When you choose a developmental milestone to work on with your child, it’s important to break down your goal into simple, attainable steps. Let’s take eating, for example. You may say to yourself, “I want my baby to be able to feed herself.”
But what does that mean exactly? Hold the spoon, dip, and bring it to her mouth? Hold her cup and drink? Wipe her mouth with a napkin?
Obviously, this goal is too broad, so it’s best to begin by writing a list (from simple to more complex) of all the little things that would make this milestone a reality. Things like pick up small pieces of food, bring food to mouth, hold spoon, bring spoon to mouth, etc. Then start at the top of your list and work your way down.
This makes meeting goals much easier and you and your child will feel a greater sense of accomplishment (rather than frustration). And focusing your energy on one simple goal at a time is a much better recipe for success!
Here’s how we worked on setting up goals when we wanted to help our son learn to feed himself…
Begin by stating your goal in simple terms.
For our son, Ivan, I decided that our first step would be to help Ivan eat finger foods on his own, which requires a lot of fine motor mastery but no utensils. Ivan loves Gerber Finger Puffs (they’re small and melt in the mouth) so that became our first goal: I want Ivan to feed himself Finger Puffs.
Next, brainstorm how you might accomplish that goal. Think about what the goal requires your child to know and experiment with activities that will help strengthen that knowledge.
We decided that the first step in attaining our goal was to improve Ivan’s grasp. To do this we provided him with many opportunities to play with and manipulate small objects: long, skinny pegs in a peg board; small, round blocks; smooth or bumpy toys; cups, blocks, and rings that stack and come apart. We wanted to accustom Ivan to different sizes and textures and to using his hands to move objects, take things apart, and hold them long enough to bring them to his mouth. This helped to improve his grasp and allowed him to better understand how his hands work.
Another tactic we came up with was to work on Ivan’s hand sensitivity. To help Ivan get used to playing with his hands, we created fun games that involved clapping, holding hands, swinging hands, and touching fingers (all while singing and having fun, of course). Our Occupational Therapist also brought us a brush that’s supposed to lessen Ivan’s sensitivity and give his body needed physical feedback, so we made sure to use the brush on his hands, too. We also encouraged Ivan to play with sticky substances, like pudding or whipped cream. Fortunately, Ivan’s sweet tooth out weighs his aversion to the sticky texture!
Finally, we were sure to offer Ivan Finger Puffs nearly every day so he could touch and play with them. We’ve experimented with different positions and locations to find the one that Ivan seemed to be the most comfortable in. For example, we sat Ivan on the floor and spread the Puffs in front of him, but in order to pick up a Puff he’d need to master one of the more mature grasps and there is a much longer distance between the Puff and his mouth when he’s positioned like this. The best location we’ve found is his First Years baby seat that our Physical Therapist brought us. This chair is low to the ground so Ivan can place his feet on the floor with his knees bent at 90°. The tray is just at elbow level and the lip of the tray isn’t too deep. We place a cloth on the tray so the Puffs don’t scoot around too much and Ivan can find them easier.
Once you get started, watch for fun ways to encourage learning!
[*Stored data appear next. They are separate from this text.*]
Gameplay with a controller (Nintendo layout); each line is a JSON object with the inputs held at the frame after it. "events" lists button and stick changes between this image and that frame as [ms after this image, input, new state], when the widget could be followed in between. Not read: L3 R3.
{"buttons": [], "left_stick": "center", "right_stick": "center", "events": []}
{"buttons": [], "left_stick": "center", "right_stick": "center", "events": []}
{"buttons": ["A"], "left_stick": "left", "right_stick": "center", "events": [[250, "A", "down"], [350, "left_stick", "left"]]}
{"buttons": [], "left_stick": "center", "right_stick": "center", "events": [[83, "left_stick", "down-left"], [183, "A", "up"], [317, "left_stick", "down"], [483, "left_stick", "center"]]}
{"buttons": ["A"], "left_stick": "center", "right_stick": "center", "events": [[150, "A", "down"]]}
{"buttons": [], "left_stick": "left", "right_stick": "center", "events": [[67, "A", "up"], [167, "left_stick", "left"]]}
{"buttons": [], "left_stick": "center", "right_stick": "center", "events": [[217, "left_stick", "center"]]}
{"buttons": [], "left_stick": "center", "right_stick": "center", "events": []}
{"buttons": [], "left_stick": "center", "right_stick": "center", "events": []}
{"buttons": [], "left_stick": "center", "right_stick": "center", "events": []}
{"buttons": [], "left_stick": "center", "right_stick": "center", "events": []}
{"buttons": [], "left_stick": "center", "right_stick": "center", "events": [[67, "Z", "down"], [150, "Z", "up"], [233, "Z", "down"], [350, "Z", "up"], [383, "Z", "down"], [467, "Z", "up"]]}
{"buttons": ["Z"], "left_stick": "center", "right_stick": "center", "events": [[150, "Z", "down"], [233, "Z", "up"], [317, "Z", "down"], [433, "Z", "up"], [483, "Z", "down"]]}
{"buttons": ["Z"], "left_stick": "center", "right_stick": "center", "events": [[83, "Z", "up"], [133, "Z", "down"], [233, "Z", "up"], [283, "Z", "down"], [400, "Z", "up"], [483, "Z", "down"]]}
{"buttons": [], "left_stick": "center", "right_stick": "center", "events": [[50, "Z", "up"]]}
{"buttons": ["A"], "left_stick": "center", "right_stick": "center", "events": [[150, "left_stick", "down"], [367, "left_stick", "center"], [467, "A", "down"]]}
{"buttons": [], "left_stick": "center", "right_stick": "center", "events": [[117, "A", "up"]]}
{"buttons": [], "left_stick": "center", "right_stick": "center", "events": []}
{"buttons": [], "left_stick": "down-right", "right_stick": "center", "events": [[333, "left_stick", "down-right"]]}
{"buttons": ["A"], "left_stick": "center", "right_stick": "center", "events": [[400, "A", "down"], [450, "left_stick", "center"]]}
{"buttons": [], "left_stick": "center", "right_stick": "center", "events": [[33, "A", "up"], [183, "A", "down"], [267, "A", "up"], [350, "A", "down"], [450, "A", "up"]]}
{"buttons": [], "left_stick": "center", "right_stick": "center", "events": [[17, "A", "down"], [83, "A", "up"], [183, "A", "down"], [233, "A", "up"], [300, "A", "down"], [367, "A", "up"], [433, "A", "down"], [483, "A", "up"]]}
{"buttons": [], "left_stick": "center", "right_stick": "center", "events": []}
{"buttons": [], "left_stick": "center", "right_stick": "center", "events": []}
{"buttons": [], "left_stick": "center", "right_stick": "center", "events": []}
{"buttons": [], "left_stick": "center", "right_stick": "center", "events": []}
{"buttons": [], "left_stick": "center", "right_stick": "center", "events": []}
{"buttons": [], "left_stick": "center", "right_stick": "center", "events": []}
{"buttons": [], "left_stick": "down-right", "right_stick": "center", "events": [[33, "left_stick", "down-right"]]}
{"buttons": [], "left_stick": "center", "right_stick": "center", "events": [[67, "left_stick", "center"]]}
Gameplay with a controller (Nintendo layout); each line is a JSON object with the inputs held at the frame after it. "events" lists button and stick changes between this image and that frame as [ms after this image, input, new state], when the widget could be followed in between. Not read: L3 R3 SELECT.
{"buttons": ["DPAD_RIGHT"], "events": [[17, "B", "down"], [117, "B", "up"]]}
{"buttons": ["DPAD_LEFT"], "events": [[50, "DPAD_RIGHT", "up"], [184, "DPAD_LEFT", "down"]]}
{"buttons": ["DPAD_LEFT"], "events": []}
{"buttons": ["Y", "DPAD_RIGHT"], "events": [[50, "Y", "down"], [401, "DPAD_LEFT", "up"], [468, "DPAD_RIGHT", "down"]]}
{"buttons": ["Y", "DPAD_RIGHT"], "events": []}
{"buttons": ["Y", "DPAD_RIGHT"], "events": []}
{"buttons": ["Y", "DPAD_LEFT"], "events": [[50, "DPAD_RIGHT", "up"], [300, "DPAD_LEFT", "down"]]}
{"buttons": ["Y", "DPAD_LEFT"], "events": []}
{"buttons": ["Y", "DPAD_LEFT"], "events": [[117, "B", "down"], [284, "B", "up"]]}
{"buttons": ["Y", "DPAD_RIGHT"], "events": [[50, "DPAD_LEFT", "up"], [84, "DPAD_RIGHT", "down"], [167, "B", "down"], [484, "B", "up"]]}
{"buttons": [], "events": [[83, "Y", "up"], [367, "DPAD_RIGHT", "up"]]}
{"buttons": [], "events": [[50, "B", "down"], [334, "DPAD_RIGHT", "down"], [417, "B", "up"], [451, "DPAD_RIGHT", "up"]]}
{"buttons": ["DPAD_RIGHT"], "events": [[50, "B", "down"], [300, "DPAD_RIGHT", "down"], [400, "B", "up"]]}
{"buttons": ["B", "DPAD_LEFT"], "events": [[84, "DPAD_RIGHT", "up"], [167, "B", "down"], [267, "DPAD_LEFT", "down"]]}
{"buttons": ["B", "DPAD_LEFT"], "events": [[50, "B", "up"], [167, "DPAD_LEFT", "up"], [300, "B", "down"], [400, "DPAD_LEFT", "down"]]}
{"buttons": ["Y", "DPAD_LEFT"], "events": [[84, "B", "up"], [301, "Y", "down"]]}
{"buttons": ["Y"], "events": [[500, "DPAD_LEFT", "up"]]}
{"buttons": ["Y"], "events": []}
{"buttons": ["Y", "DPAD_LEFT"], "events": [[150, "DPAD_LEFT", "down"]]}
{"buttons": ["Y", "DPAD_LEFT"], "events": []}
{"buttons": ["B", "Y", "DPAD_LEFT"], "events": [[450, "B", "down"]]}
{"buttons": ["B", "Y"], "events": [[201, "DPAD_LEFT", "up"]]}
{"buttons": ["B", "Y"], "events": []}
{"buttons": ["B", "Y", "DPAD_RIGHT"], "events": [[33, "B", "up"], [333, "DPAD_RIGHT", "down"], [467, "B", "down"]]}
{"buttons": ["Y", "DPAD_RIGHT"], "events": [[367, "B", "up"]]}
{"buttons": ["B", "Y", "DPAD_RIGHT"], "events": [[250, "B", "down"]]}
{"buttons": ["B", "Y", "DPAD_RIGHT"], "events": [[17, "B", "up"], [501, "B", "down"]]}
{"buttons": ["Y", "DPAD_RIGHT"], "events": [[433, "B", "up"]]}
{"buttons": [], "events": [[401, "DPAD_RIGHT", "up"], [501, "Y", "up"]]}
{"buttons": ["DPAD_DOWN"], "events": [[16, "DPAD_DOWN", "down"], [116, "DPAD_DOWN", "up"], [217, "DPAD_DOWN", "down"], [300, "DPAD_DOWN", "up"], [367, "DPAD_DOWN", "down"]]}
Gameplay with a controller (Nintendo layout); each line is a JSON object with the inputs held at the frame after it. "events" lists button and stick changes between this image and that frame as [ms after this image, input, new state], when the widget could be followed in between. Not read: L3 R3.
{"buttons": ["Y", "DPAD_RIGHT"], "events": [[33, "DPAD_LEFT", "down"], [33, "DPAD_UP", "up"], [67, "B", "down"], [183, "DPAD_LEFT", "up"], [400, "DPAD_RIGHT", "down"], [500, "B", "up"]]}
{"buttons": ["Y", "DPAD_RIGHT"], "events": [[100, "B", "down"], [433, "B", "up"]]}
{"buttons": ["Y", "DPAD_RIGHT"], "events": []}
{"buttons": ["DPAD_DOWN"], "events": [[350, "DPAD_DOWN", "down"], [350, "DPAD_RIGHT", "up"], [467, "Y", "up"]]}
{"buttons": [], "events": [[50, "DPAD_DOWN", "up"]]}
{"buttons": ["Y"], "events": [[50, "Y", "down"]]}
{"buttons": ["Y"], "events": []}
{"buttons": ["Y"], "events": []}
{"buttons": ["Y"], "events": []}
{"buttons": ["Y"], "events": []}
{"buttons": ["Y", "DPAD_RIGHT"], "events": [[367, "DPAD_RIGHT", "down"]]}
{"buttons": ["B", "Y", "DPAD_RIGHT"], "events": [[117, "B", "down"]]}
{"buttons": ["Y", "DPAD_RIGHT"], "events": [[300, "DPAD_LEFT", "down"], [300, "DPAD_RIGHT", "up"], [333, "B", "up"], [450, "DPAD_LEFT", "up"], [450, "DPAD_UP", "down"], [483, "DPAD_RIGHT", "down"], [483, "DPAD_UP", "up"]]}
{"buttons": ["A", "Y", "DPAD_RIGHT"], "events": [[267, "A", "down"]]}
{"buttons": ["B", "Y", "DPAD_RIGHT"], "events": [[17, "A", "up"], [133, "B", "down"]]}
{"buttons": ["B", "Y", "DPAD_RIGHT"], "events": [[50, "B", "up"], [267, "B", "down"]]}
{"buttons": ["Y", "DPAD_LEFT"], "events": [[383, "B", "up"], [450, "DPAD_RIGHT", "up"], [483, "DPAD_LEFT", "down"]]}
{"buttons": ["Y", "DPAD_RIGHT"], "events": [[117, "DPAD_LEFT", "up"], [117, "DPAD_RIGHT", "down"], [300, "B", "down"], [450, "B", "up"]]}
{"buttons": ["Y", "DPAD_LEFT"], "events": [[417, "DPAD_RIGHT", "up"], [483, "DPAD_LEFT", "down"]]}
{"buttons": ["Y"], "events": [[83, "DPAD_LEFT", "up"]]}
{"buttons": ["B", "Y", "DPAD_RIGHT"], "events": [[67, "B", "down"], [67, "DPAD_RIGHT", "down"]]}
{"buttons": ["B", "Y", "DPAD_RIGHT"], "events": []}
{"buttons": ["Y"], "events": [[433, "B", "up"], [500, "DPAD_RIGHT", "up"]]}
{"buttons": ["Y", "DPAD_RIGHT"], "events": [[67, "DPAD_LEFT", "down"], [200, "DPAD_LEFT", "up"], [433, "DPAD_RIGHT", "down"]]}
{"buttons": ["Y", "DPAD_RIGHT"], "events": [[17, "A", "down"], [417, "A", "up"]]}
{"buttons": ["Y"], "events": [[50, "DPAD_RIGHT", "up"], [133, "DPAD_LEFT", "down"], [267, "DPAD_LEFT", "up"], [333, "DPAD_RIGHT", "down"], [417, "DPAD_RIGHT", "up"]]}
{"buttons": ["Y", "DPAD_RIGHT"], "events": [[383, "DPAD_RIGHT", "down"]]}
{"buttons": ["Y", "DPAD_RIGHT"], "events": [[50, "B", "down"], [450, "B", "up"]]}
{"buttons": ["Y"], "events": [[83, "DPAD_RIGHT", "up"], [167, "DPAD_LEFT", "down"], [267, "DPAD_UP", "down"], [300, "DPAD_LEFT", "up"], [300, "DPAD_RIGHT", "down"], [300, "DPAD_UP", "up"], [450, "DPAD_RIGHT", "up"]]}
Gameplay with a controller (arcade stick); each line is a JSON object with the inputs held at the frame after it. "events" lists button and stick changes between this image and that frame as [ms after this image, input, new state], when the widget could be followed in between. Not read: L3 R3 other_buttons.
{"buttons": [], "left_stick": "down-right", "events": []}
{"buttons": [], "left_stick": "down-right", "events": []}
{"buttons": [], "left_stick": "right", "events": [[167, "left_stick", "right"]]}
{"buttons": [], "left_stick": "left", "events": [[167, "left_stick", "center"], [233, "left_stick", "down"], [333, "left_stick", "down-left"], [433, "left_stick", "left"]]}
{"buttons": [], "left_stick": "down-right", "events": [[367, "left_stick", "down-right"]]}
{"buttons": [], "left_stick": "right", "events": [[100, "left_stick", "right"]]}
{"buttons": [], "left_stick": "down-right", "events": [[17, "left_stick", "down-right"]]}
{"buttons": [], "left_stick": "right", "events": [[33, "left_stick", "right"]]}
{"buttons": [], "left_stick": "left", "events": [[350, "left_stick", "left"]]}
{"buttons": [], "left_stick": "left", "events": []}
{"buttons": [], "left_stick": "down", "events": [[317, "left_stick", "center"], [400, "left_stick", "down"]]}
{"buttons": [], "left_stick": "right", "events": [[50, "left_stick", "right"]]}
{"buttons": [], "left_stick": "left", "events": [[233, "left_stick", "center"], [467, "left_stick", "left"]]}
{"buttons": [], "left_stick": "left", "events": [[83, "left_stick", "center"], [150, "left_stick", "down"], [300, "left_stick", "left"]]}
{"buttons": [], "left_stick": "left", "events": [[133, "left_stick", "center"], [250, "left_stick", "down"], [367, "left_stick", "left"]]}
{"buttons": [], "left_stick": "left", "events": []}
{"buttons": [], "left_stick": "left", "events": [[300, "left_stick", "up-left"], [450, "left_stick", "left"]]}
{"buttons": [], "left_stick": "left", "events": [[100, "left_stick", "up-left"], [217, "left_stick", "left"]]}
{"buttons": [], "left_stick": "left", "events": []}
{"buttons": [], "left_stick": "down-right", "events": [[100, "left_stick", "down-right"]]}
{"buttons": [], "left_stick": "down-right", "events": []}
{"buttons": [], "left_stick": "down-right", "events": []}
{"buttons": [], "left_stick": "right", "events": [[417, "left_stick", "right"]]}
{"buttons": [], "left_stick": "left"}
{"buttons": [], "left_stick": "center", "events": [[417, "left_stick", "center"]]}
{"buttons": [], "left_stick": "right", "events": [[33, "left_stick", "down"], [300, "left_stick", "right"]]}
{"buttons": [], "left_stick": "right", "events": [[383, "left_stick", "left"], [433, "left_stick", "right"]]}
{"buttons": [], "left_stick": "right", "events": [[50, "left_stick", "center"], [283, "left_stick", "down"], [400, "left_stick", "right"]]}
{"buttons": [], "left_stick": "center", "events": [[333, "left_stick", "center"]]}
One trick we found to help Ivan get used to touching the sticky puffs was to bury his hand in a big mound of puffs. Ivan thought this was funny! He also enjoyed patting and touching the Puffs in the tray so we encouraged this. Eventually he was able to pick up the puffs and bring them to his mouth! Now Ivan is a pro at picking up puffs and he has even started using more mature grasps while he plays with the puffs!
When your child does well, be sure to praise them with lots of hugs and kisses! Positive reinforcement always works wonders.
Good luck to you and your child. Soon you too will be celebrating success!